This might be considered dishonest; you are running the risk of your bluff being called (at which point you'll burn bridges with your old employer AND anger your wife if you reject the job). Ultimately, you need either to come up with an amount which you'd be genuinely prepared to say yes for; if not, you need to decline the offer.

Let's assume you can find a number you're willing to commit to (but would be equally comfortable if they declined): a reasonable way forward is to explain why the job is not ideal for you in your counter-offer. This both explains why your salary figure is higher than normal and signals to them that you may not be as enthused about the job offer as they might hope any other applicant would (which might lead them to conclude you may not be as motivated as another employee would). For example, the body of your response might read:

Thank you for your letter, and the opportunity to explore the position at the interview. As we have discussed, I am interested in developing my career at this point, and the scope for this within the role you're offering is limited, and unfortunately I notice the salary on offer fell some way below my expectations. However, I'm willing to work out a compromise on the details of the role provided you can meet a figure of XXX for the salary.

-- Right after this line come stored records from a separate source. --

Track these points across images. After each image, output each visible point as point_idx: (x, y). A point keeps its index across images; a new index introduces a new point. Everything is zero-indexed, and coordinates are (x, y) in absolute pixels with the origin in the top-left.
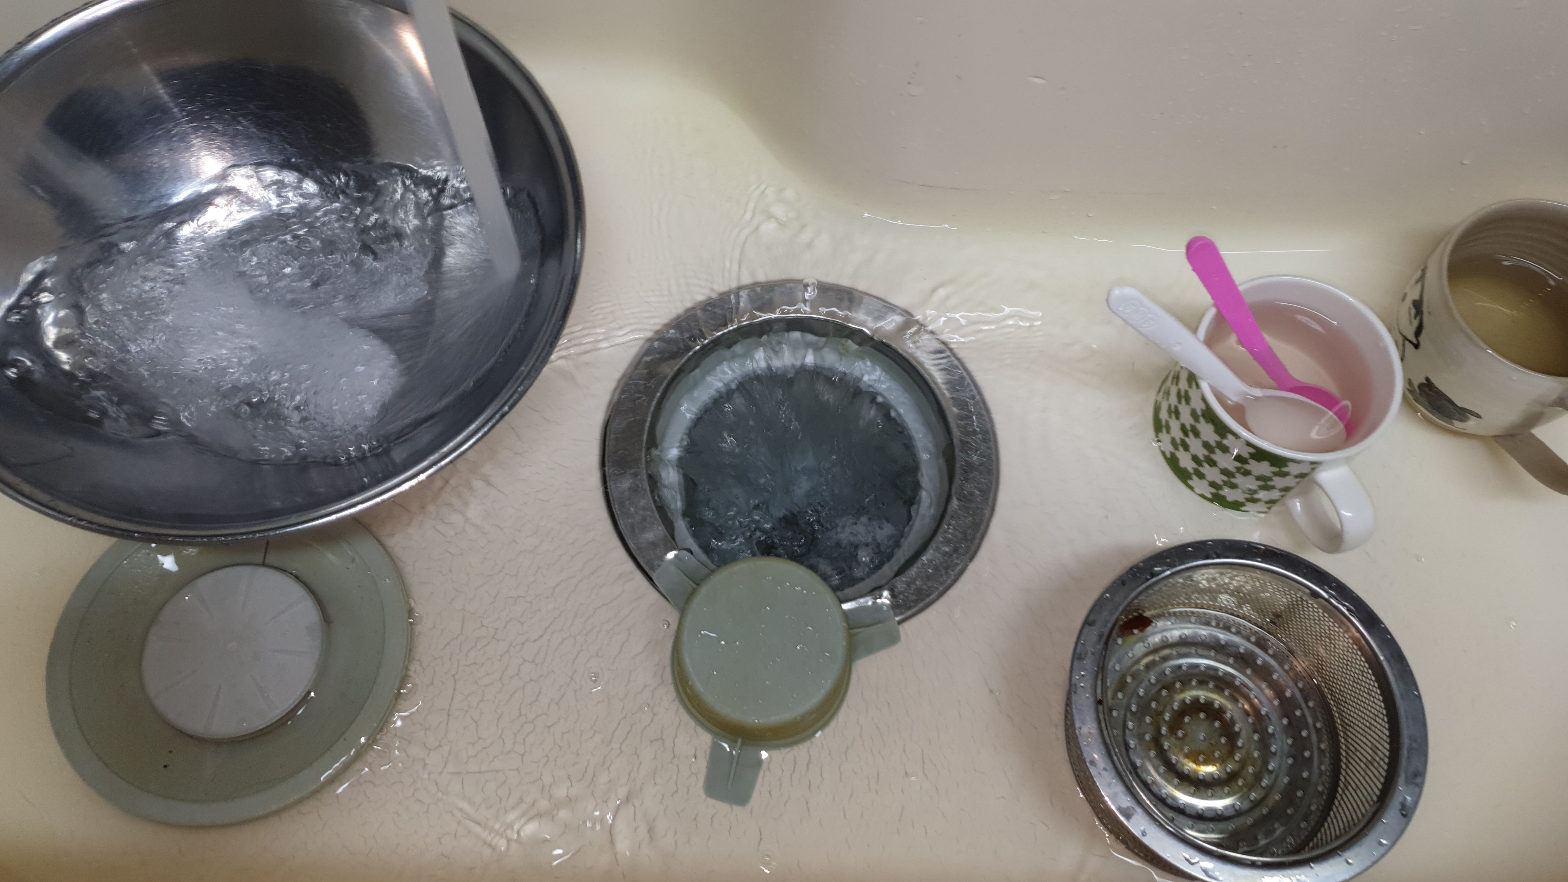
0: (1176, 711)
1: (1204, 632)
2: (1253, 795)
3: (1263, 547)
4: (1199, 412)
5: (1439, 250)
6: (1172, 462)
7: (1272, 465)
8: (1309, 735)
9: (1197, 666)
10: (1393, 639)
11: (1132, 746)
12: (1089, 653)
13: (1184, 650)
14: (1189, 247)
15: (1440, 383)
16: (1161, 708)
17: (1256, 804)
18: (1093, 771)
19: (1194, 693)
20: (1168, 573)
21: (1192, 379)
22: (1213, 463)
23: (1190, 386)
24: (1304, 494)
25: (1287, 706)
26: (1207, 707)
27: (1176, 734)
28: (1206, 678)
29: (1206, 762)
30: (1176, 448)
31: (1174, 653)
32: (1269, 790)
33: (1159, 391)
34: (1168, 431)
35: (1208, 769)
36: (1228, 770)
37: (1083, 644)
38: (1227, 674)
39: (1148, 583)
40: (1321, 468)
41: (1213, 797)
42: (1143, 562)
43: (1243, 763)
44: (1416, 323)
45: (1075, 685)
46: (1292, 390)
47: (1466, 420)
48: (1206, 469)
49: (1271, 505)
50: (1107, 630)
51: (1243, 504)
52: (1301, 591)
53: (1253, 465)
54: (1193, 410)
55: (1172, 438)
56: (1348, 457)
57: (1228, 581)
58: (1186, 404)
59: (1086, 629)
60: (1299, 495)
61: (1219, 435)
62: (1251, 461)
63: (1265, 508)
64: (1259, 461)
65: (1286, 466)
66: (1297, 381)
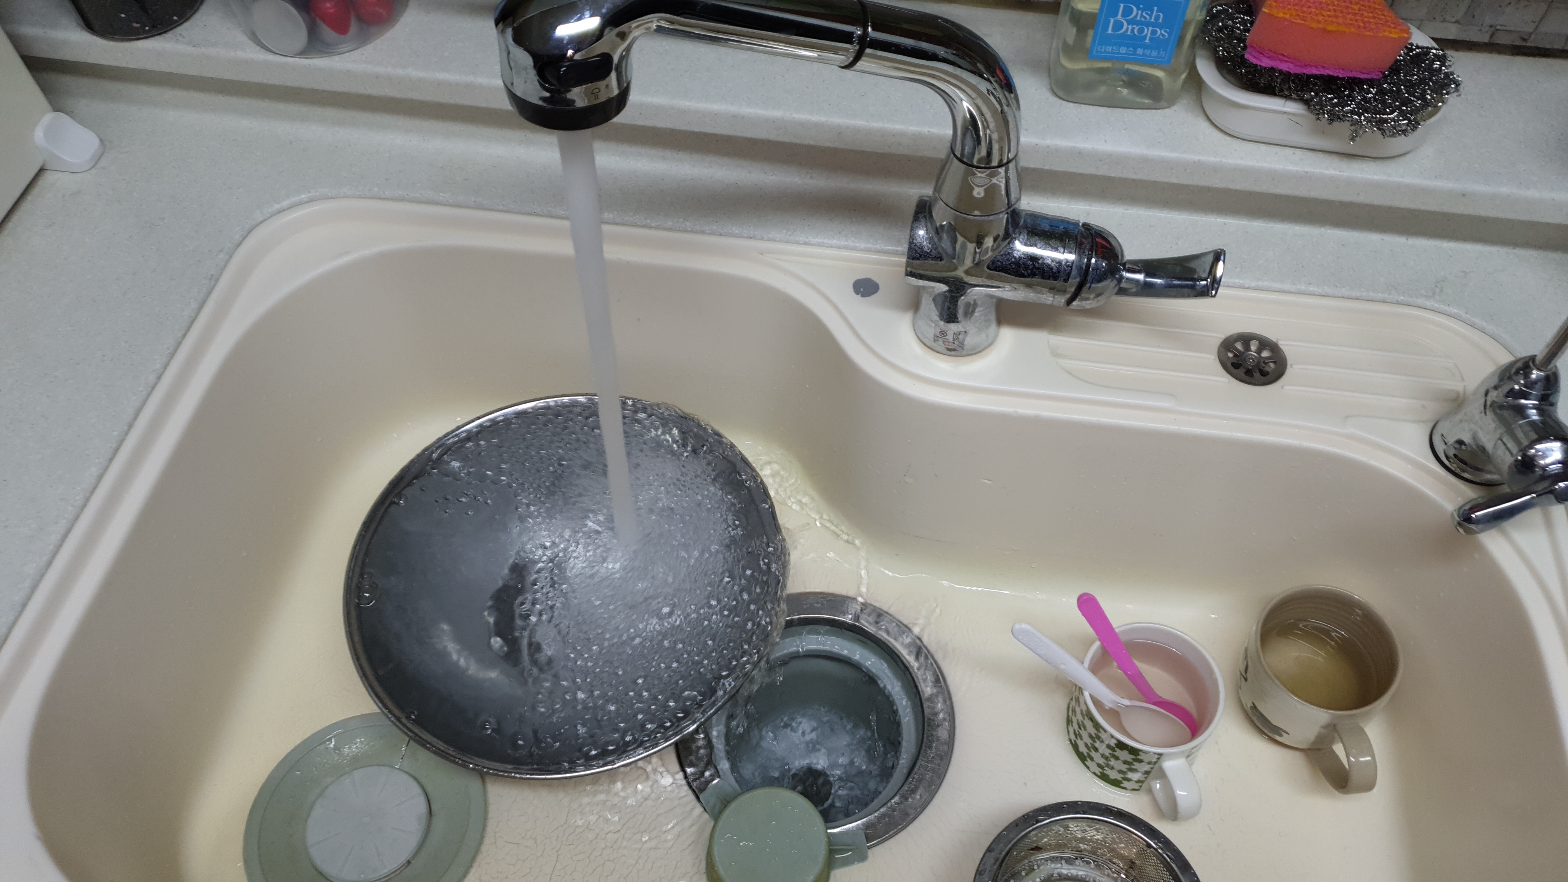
3: (1116, 810)
4: (1085, 713)
7: (1131, 753)
14: (1079, 600)
15: (1261, 708)
20: (1048, 821)
21: (1081, 691)
22: (1096, 750)
30: (1077, 738)
34: (1072, 726)
37: (984, 864)
39: (1034, 827)
40: (1163, 758)
42: (1032, 811)
46: (1155, 704)
47: (1281, 735)
48: (1093, 754)
49: (1140, 784)
50: (1002, 856)
51: (1121, 782)
52: (1142, 843)
53: (1118, 753)
54: (1082, 711)
55: (1074, 730)
56: (1183, 752)
57: (1095, 833)
58: (1079, 706)
59: (987, 854)
60: (1157, 778)
61: (1096, 729)
62: (1116, 749)
63: (1136, 786)
64: (1121, 749)
65: (1139, 755)
66: (1161, 697)
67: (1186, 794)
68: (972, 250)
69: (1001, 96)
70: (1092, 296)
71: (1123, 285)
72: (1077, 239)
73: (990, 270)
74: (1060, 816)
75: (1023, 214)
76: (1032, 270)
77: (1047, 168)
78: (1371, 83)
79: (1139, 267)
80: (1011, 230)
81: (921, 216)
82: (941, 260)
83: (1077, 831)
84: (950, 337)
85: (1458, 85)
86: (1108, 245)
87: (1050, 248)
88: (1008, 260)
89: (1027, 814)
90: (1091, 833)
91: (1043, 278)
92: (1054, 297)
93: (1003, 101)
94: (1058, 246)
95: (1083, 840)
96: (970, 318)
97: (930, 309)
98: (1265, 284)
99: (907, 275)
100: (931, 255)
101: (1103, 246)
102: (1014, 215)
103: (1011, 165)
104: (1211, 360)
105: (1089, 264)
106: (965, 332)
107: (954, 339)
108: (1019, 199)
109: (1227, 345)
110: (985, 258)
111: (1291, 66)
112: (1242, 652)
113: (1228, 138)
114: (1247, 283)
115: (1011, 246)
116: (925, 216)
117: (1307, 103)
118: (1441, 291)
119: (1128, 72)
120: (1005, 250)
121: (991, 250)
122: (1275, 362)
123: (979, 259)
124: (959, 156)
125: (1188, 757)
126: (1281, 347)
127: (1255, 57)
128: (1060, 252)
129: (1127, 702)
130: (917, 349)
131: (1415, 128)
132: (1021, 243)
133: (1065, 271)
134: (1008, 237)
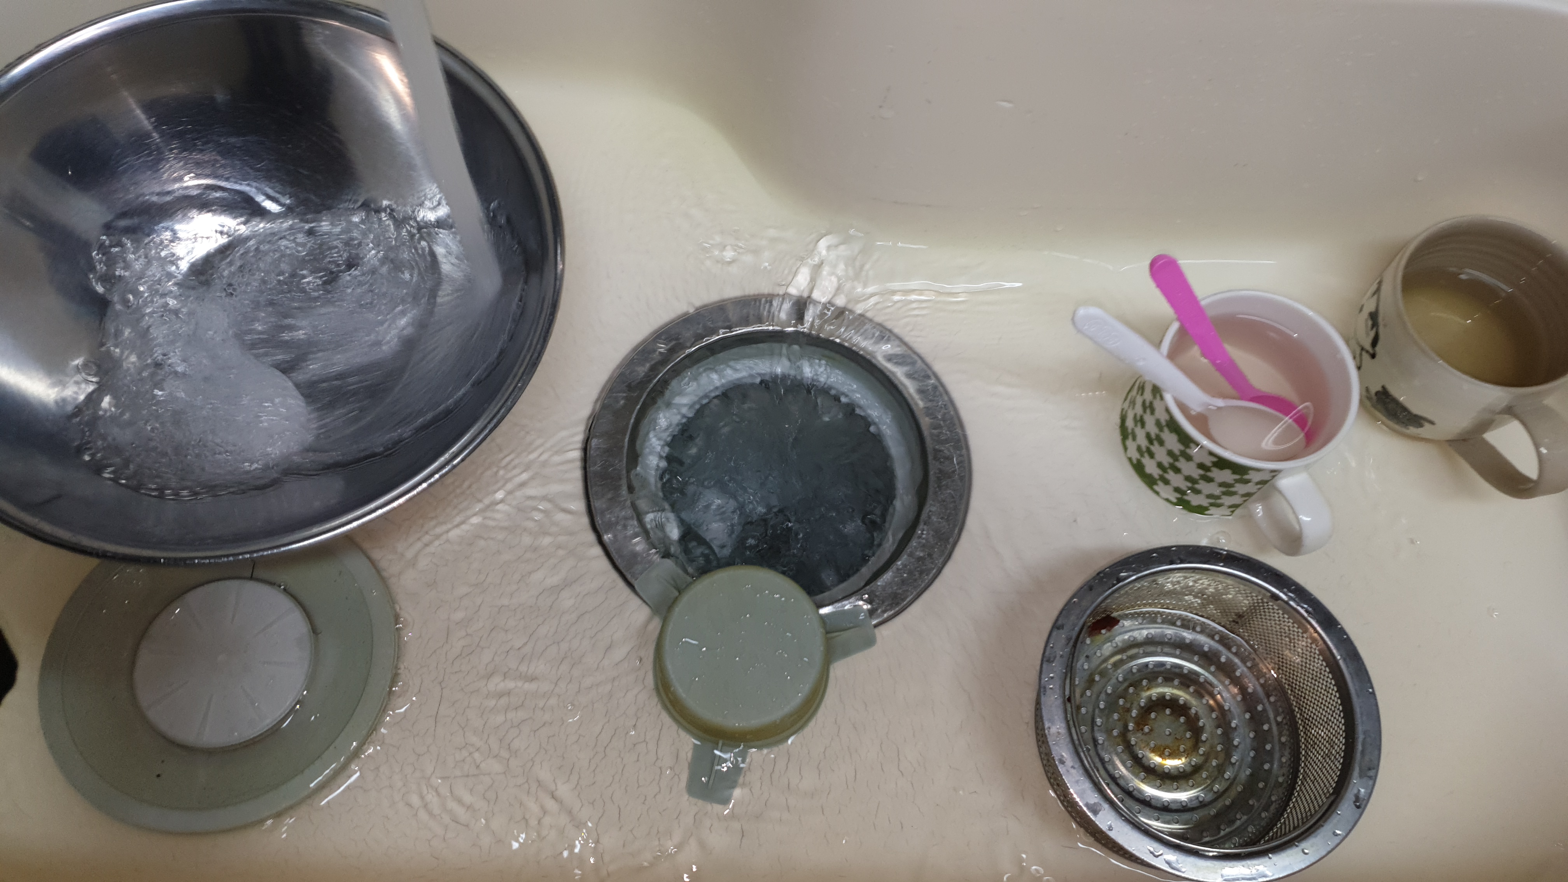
0: (1142, 708)
1: (1170, 631)
2: (1217, 787)
3: (1225, 553)
5: (1394, 264)
6: (1138, 468)
8: (1270, 729)
9: (1162, 664)
10: (1349, 639)
11: (1100, 742)
12: (1058, 657)
13: (1151, 649)
14: (1153, 264)
15: (1394, 391)
16: (1128, 705)
17: (1219, 795)
18: (1061, 769)
19: (1160, 690)
20: (1134, 578)
21: (1157, 391)
22: (1177, 471)
23: (1155, 397)
24: (1264, 499)
25: (1248, 700)
26: (1172, 704)
27: (1142, 730)
28: (1171, 675)
29: (1172, 756)
31: (1141, 652)
32: (1233, 782)
33: (1125, 400)
34: (1134, 440)
35: (1171, 763)
36: (1193, 763)
38: (1191, 672)
39: (1115, 588)
40: (1280, 475)
41: (1177, 789)
42: (1109, 567)
43: (1207, 757)
44: (1372, 334)
45: (1045, 688)
46: (1251, 400)
47: (1422, 427)
48: (1170, 476)
49: (1234, 509)
50: (1075, 634)
51: (1207, 508)
52: (1263, 594)
54: (1156, 418)
55: (1138, 446)
56: (1306, 465)
58: (1151, 413)
60: (1260, 500)
61: (1183, 445)
62: (1214, 469)
63: (1228, 511)
64: (1221, 468)
65: (1247, 474)
66: (1258, 391)
89: (1103, 572)
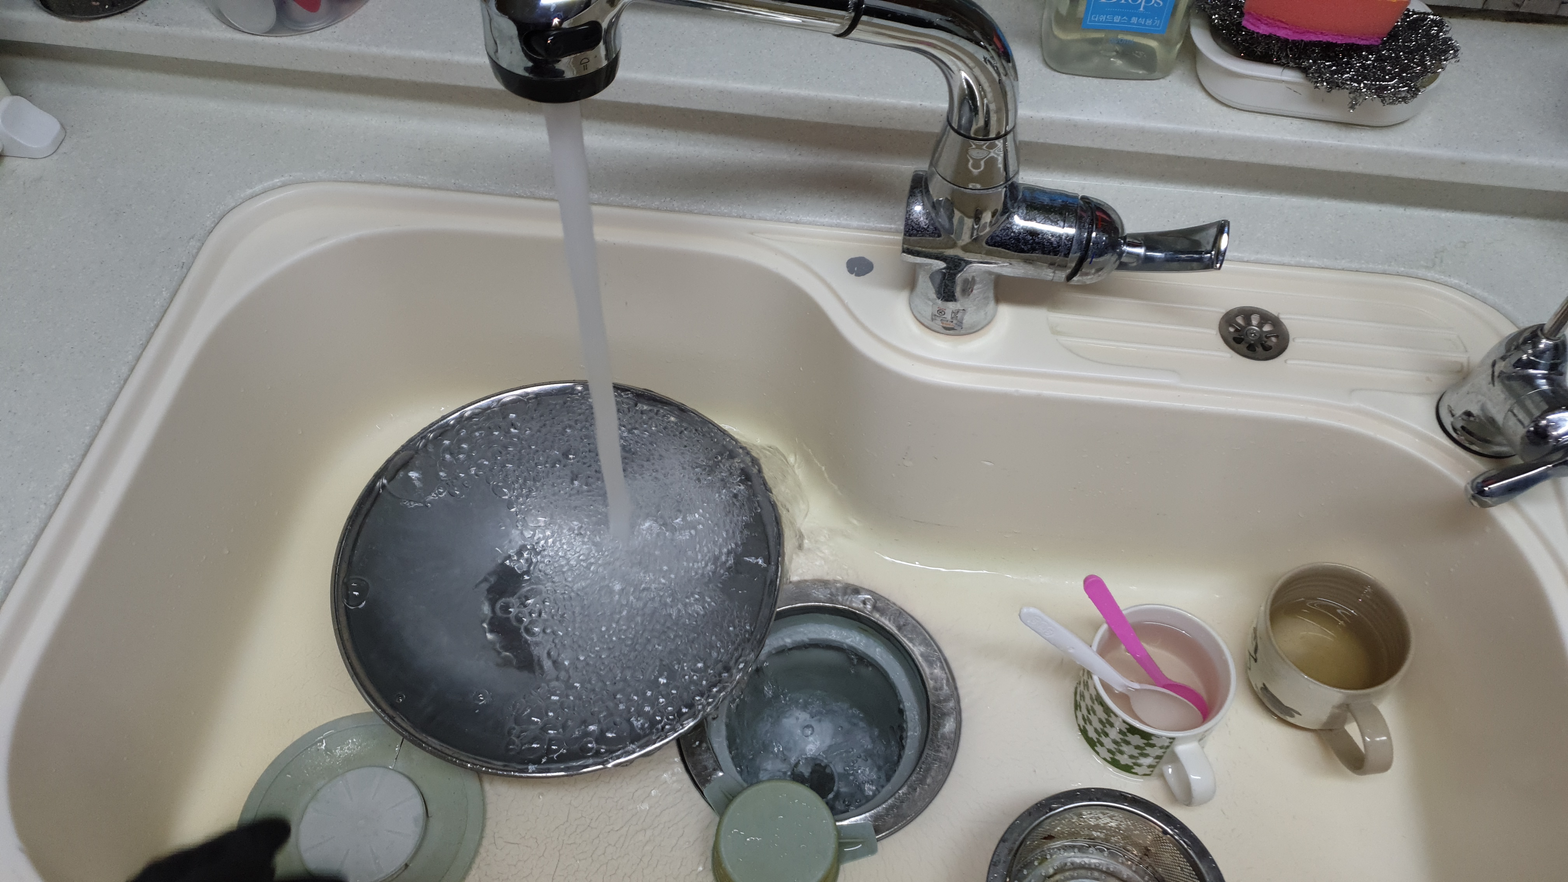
3: (1128, 795)
4: (1094, 698)
6: (1084, 732)
7: (1143, 738)
12: (1002, 861)
14: (1085, 582)
15: (1272, 689)
20: (1062, 809)
21: (1091, 674)
22: (1107, 735)
23: (1089, 679)
24: (1170, 761)
30: (1086, 723)
34: (1081, 711)
37: (998, 855)
39: (1047, 815)
40: (1176, 742)
42: (1045, 800)
44: (1254, 643)
46: (1164, 687)
47: (1292, 716)
48: (1104, 739)
49: (1151, 769)
50: (1016, 847)
51: (1132, 768)
52: (1158, 830)
53: (1130, 737)
54: (1091, 695)
55: (1083, 716)
56: (1195, 736)
57: (1109, 820)
58: (1088, 690)
59: (1000, 846)
60: (1168, 763)
61: (1107, 714)
62: (1128, 734)
63: (1148, 771)
64: (1133, 734)
65: (1151, 739)
66: (1170, 680)
67: (1200, 778)
68: (971, 225)
69: (998, 65)
70: (1093, 271)
71: (1124, 259)
72: (1076, 211)
73: (989, 245)
74: (1074, 803)
75: (1021, 188)
76: (1032, 244)
77: (1041, 141)
78: (1370, 49)
79: (1139, 240)
80: (1009, 205)
81: (917, 191)
82: (939, 236)
83: (1091, 818)
84: (948, 316)
85: (1456, 51)
86: (1107, 219)
87: (1049, 222)
88: (1007, 234)
89: (1040, 803)
90: (1104, 820)
91: (1043, 253)
92: (1054, 272)
93: (1001, 70)
94: (1058, 220)
95: (1097, 827)
96: (969, 295)
97: (927, 288)
98: (1264, 257)
99: (904, 252)
100: (928, 231)
101: (1103, 220)
102: (1013, 189)
103: (1009, 137)
104: (1213, 335)
105: (1089, 238)
106: (963, 310)
107: (952, 318)
108: (1017, 173)
109: (1228, 319)
110: (982, 234)
111: (1290, 33)
112: (1251, 630)
113: (1225, 109)
114: (1246, 256)
115: (1011, 221)
116: (921, 191)
117: (1305, 71)
118: (1442, 261)
119: (1120, 42)
120: (1003, 225)
121: (990, 225)
122: (1277, 337)
123: (977, 234)
124: (956, 128)
125: (1200, 740)
126: (1283, 321)
127: (1252, 24)
128: (1060, 226)
129: (1137, 686)
130: (915, 329)
131: (1415, 95)
132: (1020, 217)
133: (1066, 245)
134: (1007, 211)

The upside is that you're sending a message that if they want to keep you they'll need to promote you; the downside is that if they don't, they'll know you want to move on (and might, e.g. look to lay you off when your project completes)... and until they've decided, you're unlikely to see any pay rises (whether inflation-linked or performance-based).

Make sure you and your wife are agreed that if they don't agree to the figure in your letter, you will decline, even if they make (probably non-binding) suggestions/promises of promotions, salary reviews, interesting projects, etc. - and that if they do meet the figure, what your red lines are when it comes to any other aspects of the role.

Finally, check that you know what to expect when it comes to length-of-service benefits: unless you've got it in writing to say otherwise, you'll probably be starting from scratch when it comes to these.

1

You're a nice guy.

You don't want to upset anybody. That's really the main issue here.

This is the main reason you're feeling pulled apart in every direction. This is also the reason your spouse feels the need to interfere in every little decision you make, because she thinks everyone is going to take advantage of you because you're just going to let them. And this is the reason why your former employer is treating you like crap and like a backup plan when they need to hire someone.

You need to put your needs first, even if that means upsetting your spouse, or your former employer. But Rome wasn't built in a day. You need assertiveness training, in addition to counseling to undo all the bad past habits you've learned.

But this is not the place for this unfortunately.